I have written regularly of the problems that the developed economies of the world are facing – huge amounts of personal and corporate debt, low levels of savings and vast current account and trade deficits. Nevertheless, stock markets have recovered somewhat over the last three years on the back of an economic recovery and earnings growth. It is important to remember that the current good news is cyclical and the bad news is structural. In the longer term, the structural problems will have a greater impact on stock market returns.
Commodities
The recent strength of the US dollar and falling world money supply, suggest that the price of commodities and mining stocks will soon begin to fall.
Corporate Bonds
1/3rd of CCC rated bonds default within two years. Since 2003, the proportion of the market in CCC rated bonds has risen from 2% to 30% which suggests that default rates should soon begin to rise.
Gold
According to Paul Mylchreest of Chevraex, the ratio of the Dow Jones Index to gold has averaged 12.5 since the collapse of the Bretton Woods exchange rate system in 1971. If the Dow were to remain at the same level and the ratio were to fall to the post 1971 average, gold would rise to $900 an ounce. In 1980 the two numbers were virtually the same. I am not predicting the same will happen again, but economic fundamentals suggest that a gold price of 2000 and the Dow at 4000 are possibilities.
The long term ratio of gold to oil is around 16, according to Mylchreest, but the current ratio is about 9. If the oil price were to remain the same and the ratio were to return to the average; that would take gold past $1000. As I have said many times before, in order to have an average there has to be under average and over average and we have not seen over average for some time.

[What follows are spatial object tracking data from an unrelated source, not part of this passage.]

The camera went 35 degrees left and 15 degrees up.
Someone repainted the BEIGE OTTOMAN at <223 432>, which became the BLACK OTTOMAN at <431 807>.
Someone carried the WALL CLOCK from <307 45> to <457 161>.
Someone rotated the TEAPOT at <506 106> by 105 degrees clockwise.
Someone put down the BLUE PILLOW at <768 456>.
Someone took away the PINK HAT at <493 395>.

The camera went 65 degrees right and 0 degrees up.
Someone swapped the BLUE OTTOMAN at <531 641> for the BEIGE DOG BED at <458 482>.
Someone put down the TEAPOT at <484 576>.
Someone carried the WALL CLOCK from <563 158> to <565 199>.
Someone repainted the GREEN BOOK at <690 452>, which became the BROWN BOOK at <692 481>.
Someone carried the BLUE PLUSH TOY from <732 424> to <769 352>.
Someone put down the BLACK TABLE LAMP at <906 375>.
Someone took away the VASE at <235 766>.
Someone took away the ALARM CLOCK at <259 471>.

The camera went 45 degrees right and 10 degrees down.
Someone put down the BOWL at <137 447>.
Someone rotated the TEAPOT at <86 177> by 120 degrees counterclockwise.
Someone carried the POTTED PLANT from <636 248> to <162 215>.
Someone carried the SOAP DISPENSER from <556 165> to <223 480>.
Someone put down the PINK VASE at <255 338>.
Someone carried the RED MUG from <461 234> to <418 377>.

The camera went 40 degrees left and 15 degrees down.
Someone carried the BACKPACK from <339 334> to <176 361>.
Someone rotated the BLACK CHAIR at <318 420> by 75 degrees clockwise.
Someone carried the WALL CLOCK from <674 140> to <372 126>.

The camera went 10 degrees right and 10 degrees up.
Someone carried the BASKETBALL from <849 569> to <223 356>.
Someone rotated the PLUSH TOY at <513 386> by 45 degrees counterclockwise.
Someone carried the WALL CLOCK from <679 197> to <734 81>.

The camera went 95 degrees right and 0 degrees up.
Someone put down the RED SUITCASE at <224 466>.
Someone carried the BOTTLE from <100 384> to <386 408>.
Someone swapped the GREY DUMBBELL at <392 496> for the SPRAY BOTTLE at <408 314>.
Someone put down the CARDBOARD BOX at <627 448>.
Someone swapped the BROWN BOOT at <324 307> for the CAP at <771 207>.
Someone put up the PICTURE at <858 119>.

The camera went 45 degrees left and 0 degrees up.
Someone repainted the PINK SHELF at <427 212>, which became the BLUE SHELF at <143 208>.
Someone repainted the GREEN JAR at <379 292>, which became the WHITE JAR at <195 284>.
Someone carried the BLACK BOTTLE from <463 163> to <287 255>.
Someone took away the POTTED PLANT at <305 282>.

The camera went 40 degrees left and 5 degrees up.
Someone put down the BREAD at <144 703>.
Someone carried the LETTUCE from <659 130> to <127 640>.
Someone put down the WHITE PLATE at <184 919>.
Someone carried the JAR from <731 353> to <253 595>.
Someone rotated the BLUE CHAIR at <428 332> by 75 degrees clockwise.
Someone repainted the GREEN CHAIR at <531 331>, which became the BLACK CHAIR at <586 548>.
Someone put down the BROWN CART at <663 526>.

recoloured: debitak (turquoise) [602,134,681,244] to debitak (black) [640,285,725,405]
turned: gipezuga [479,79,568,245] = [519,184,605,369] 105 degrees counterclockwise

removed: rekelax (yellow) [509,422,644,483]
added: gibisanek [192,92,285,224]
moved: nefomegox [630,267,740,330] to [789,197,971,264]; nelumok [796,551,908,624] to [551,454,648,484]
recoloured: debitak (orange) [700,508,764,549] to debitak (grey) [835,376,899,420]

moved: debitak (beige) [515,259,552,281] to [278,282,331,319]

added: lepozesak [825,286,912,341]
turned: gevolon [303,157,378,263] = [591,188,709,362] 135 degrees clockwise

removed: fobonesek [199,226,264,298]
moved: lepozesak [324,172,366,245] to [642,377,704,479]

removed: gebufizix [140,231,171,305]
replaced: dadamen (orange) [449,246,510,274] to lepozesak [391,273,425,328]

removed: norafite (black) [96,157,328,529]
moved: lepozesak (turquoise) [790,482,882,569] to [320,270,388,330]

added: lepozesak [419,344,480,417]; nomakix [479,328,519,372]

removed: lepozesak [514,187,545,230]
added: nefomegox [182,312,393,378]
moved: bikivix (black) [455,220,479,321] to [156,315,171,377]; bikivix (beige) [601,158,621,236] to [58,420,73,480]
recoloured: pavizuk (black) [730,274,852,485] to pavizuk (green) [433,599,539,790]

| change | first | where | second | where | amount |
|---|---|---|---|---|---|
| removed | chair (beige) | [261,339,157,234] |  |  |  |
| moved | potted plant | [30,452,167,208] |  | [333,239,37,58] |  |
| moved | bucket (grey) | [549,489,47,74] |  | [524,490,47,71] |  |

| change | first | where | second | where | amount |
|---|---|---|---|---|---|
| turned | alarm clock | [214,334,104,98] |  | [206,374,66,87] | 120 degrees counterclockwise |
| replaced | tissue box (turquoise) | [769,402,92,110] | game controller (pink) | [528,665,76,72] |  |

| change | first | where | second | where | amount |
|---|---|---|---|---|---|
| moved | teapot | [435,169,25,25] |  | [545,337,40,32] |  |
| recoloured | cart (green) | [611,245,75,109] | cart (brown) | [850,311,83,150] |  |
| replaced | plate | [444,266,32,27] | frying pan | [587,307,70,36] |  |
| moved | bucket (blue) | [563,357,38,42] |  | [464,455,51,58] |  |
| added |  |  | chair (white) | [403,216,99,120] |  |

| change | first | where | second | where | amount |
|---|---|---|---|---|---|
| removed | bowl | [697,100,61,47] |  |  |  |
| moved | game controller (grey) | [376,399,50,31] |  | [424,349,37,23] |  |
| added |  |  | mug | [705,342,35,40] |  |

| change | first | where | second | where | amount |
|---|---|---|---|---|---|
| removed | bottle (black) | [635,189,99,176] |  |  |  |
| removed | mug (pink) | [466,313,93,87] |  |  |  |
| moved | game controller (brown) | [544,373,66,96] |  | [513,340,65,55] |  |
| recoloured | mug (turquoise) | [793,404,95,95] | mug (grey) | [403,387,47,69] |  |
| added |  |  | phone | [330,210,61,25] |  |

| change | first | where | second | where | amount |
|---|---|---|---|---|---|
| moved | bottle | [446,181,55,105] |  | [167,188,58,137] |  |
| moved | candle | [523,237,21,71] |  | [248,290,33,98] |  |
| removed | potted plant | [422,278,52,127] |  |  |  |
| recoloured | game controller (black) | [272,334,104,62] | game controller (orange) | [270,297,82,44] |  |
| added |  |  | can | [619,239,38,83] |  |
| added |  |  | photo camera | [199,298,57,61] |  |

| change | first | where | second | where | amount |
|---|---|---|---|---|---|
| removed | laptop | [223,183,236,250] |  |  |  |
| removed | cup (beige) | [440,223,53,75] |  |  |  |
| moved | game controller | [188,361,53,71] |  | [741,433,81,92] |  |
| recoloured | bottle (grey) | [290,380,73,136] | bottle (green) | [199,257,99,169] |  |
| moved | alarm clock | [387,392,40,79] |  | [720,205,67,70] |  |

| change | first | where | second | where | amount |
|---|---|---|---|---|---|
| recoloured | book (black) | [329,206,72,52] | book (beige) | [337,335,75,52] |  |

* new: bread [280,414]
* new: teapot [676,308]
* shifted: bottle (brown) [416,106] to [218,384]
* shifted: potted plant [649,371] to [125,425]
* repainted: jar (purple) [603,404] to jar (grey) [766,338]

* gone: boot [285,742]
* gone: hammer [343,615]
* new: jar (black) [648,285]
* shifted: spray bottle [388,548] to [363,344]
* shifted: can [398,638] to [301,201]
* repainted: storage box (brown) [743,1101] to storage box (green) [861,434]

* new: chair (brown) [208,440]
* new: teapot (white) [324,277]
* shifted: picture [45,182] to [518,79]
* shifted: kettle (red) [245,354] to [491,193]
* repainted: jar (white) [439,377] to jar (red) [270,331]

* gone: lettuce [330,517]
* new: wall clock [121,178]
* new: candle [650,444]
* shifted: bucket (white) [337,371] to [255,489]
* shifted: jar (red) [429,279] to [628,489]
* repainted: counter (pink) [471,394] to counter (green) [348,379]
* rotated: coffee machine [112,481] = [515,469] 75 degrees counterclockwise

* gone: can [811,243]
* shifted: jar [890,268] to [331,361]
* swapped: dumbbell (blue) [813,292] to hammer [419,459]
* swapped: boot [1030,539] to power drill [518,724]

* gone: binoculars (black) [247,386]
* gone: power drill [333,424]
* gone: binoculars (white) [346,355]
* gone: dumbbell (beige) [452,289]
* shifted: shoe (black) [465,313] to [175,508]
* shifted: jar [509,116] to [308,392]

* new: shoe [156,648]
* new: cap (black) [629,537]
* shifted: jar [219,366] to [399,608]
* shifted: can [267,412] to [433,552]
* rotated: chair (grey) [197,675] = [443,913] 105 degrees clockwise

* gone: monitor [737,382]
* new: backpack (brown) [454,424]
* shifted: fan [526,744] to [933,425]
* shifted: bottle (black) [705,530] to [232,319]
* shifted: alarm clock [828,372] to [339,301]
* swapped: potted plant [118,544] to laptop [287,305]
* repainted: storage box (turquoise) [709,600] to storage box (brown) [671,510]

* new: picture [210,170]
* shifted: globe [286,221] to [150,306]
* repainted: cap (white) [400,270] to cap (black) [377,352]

Gold mining shares are currently under valued relative to the gold price by 15%.
Property
Where house prices have risen faster than underlying incomes, only two possibilities exist. Either prices have moved to a higher equilibrium level, in which case future purchasers will have to save more and consume less. That would itself have significant economic implications. Or they have reached an unsustainable level, in which case they will fall in real terms. That would have far more significant economic implications.
The views reflected herein are those of Mitchell Neale Investment Services and should not be regarded as a recommendation to invest in any product or service; before investing you should always consider personal investment advice.
Mitchell Neale Investment Services does not accept any liability whatsoever for any direct or consequential loss arising from any use of this report or its contents. Investors should be aware that the value and income from investments can rise and fall and that past performance should not be considered as a guide to the future.